At a minimum, any SERP bot must have the potential of tying up server resources. If it doesn’t, the search engine won’t waste the CPU cycles. It’s not worth the effort required to block the bot.
So, if you’re scraping the SERPs, you need to stay on the right side of that equation: Be so unobtrusive that, even if you’re detected, you’re not worth squashing.
Disclaimer
Understand, now, that everything I talked about in this article is totally hypothetical. I certainly don’t scrape Google. That would violate their terms of service.
And I’m sure companies like AuthorityLabs and SERPBuddy have worked out special agreements for hourly scraping of the major search engines. But I have this… friend… who’s been experimenting a bit, testing what’s allowed and what’s not, see…
Cough.
How I did my test
I tested all these theories with three Python scripts. All of them:
- Perform a Google search.
- Download the first page of results.
- Then downloads the next 4 pages.
- Saves the pages for parsing.
Script #1 had no shame. It hit Google as fast as possible and didn’t attempt to behave like a ‘normal’ web browser.
Script #2 was a little embarrassed. It pretended to be Mozilla Firefox and only queried Google once every 30 seconds.
Script #3 was downright bashful. It selected a random user agent from a list of 10, and paused between queries for anywhere between 15 and 60 seconds.
The results
Script #3 did the best.
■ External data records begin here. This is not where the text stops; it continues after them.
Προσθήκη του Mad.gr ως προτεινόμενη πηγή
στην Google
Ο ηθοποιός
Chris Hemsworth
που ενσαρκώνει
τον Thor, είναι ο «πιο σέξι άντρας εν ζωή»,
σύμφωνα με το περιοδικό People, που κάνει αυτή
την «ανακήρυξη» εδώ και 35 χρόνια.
That’s hardly a surprise. But the difference is:
- Script #1 was blocked within 3 searches.
- Script #2 was blocked within 10 searches.
- Script #3 was never blocked, and performed 150 searches. That means it pulled 5 pages of ranking data for 150 different keywords.
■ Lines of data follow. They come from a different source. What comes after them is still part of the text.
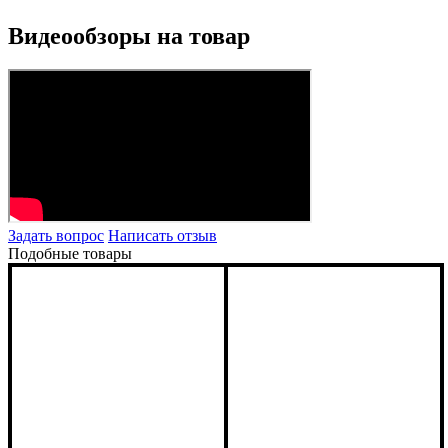
Видеообзоры на товар
Задать вопрос
Написать отзыв
Подобные товары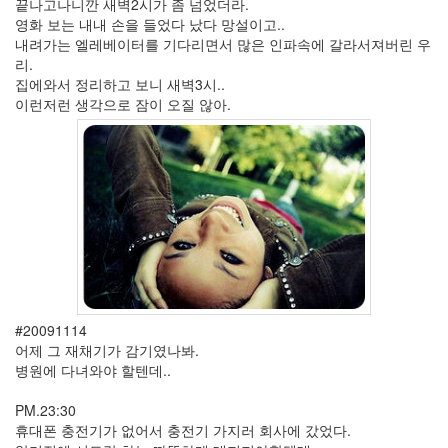
끝나고나니깐 새벽2시가 좀 넘었더라.
같
영화 보는 내내 손을 들었다 났다 망설이고..
이
내려가는 엘레베이터를 기다리면서 많은 인파속에 갈라서져버린 우
닮
리.
은
집에와서 정리하고 보니 새벽3시..
딸
이런저런 생각으로 잠이 오질 않아.
By
LonnieNa
사
랑
의
조
건
By
LonnieNa
#20091114
Find!
어제 그 재채기가 감기였나봐.
병원에 다녀와야 할텐데..
Categories
PM.23:30
전
휴대폰 충전기가 없어서 충전기 가지러 회사에 갔었다.
체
There’s no way any of these scripts fooled Google. The search engine had to know that scripts 1, 2 and 3 were all scrapers. But it only blocked 1 and 2.
My theory: Script 3 created so small a burden that it wasn’t worth it for Google to block it. Just as important, though, was the fact that script 3 didn’t make itself obvious. Detectable? Absolutely. I didn’t rotate IP addresses or do any other serious concealment. But script 3 behaved like it was, well, embarrassed. And a little contrition goes a long way. If you acknowledge you’re scraping on the square and behave yourself, Google may cut you some slack.
The rules
Based on all of this, here are my guidelines for scraping results:
- Scrape slowly. Don’t pound the crap out of Google or Bing. Make your script pause for at least 20 seconds between queries.
- Scrape randomly. Randomize the amount of time between queries.
- Be a browser. Have a list of typical user agents (browsers). Choose one of those randomly for each query.
Follow all three of these and you’re a well-behaved scraper. Even if Google and Bing figure out what you’re up to, they leave you alone: You’re not a burglar. You’re scouring the gutter for loose change. And they’re OK with that.